The thing is, he couldn’t tell they were evil, because they still looked the same. Their hearts were rotten, though, and they were like zombies being controlled by this other thing.

So he had to use his sword to kill these fighters who had been part of his army, but who weren’t, even though they looked the same. An angel gave him the strength to continue standing as others were overtaken, psychologically, by the enemy.

Eventually, the demonic gnats managed to infiltrate every other soldier in his unit, he killed them, and he was alone. It had been a spiritual Armageddon. He said, “Then I saw a new heaven and a new earth.”

New heaven and new earthHe kept talking, and began to describe how there was peace on earth for 1,000 years. But there was one gnat, one seed of evil, left, and it rose from the dust of the Middle East like a demonic Phoenix, growing into something horrible, and began to wreak havoc.

Later on, when I read Revelations, this reminded me of this verse.

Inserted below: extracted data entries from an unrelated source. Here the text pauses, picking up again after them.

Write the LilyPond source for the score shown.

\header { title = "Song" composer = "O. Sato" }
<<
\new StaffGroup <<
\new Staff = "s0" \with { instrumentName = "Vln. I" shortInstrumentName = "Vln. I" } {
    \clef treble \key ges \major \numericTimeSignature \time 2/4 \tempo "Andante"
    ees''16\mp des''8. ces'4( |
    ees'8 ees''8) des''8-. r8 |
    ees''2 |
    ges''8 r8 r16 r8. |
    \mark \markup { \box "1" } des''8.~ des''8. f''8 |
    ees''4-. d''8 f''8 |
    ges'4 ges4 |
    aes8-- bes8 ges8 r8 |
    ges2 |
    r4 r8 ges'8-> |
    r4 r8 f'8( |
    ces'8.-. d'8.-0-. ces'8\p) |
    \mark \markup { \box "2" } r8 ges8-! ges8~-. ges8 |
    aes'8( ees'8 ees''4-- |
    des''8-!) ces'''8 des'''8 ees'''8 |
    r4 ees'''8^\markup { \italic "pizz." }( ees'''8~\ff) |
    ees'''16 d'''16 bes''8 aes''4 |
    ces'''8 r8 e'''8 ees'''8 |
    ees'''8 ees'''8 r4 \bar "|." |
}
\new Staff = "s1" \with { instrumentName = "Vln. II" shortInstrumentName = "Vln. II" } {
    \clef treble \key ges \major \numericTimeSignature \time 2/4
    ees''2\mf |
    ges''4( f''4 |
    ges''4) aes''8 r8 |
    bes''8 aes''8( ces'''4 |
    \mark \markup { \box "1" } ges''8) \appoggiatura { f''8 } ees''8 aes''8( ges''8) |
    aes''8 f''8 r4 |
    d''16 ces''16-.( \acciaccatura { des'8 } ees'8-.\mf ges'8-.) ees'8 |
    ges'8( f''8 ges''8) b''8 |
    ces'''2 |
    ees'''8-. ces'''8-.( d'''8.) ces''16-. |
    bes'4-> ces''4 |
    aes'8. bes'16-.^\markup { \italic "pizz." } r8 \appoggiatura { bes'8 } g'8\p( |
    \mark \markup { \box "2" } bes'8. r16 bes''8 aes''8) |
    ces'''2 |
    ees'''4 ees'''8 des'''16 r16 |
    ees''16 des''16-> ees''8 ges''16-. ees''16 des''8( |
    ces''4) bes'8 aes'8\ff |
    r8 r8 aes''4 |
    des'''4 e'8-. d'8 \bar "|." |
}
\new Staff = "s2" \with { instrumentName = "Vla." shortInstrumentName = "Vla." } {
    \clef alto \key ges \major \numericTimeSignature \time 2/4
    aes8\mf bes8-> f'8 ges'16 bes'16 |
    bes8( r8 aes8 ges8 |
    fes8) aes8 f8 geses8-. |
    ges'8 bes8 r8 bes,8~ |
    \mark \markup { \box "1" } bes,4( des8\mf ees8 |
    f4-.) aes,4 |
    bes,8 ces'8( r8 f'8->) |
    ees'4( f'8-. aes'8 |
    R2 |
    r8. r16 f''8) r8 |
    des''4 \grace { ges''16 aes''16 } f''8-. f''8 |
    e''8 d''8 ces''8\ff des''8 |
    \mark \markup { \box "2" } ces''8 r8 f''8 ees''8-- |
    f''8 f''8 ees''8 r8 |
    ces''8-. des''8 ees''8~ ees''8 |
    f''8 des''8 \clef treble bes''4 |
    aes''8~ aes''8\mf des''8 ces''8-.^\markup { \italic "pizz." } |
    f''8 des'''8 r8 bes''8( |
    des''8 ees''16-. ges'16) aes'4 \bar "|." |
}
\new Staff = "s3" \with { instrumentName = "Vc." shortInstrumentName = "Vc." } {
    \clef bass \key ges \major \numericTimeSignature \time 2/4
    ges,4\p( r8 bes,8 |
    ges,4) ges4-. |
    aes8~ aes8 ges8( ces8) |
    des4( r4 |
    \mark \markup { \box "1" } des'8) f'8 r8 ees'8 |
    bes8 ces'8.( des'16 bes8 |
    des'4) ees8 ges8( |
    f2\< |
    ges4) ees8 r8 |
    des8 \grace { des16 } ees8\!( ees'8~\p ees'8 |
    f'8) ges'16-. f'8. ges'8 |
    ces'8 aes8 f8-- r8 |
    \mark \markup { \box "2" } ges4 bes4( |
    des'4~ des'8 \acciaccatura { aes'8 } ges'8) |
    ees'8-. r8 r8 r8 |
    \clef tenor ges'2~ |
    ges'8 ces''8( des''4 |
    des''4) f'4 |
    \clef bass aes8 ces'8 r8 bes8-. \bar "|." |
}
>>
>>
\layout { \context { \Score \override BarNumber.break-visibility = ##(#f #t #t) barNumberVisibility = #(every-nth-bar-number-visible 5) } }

At some point in the dream, he mentioned “a new Jerusalem.”

I had no idea why an 11-year-old was talking about a Phoenix rising from the dust in the Middle East, Jerusalem, or anything else. To me, this sounded like the dream of a 30-year-old man who has read a lot of literature and knows politics and the Bible. I also had no clue why he was quoting from Revelations, a book I had pretty much avoided since becoming alarmed as a child when the moon had a red tint to it one night.

Here’s the thing. You might be thinking, “Well, Michelle is a Jesus-freak, and she’s probably taken him to her crazy church where he’s heard all these things, and he’s processing it all in his dreams.”

That’s not true.

Two and a half years ago, when he had this dream, I didn’t go to church. I had taken him for a while when he was in third grade, but neither one of us cared for even the occasional mention of hell, so we quit going. I didn’t read the Bible at home to him (or myself either, for that matter), and it was pretty much a non-issue.

After hearing the bit about “a new heaven and a new earth” spoken from my 11-year-old’s mouth, I did read the Book of Revelation. I found another verse that he had directly quoted, although I didn’t realize it at the time he told me. Sadly, having misplaced my journal, I am not certain which one it was. I am not going to put it here, in case I get it wrong.

At any rate, hearing my unchurched 11-year-old quoting from Revelations made me decide to look at the whole Christianity thing a little closer. And it’s a really good thing I did. So many things have happened since that morning that I couldn’t have handled without Jesus. They are unbelievable, really. But I’ll try to have the courage to tell these stories anyway.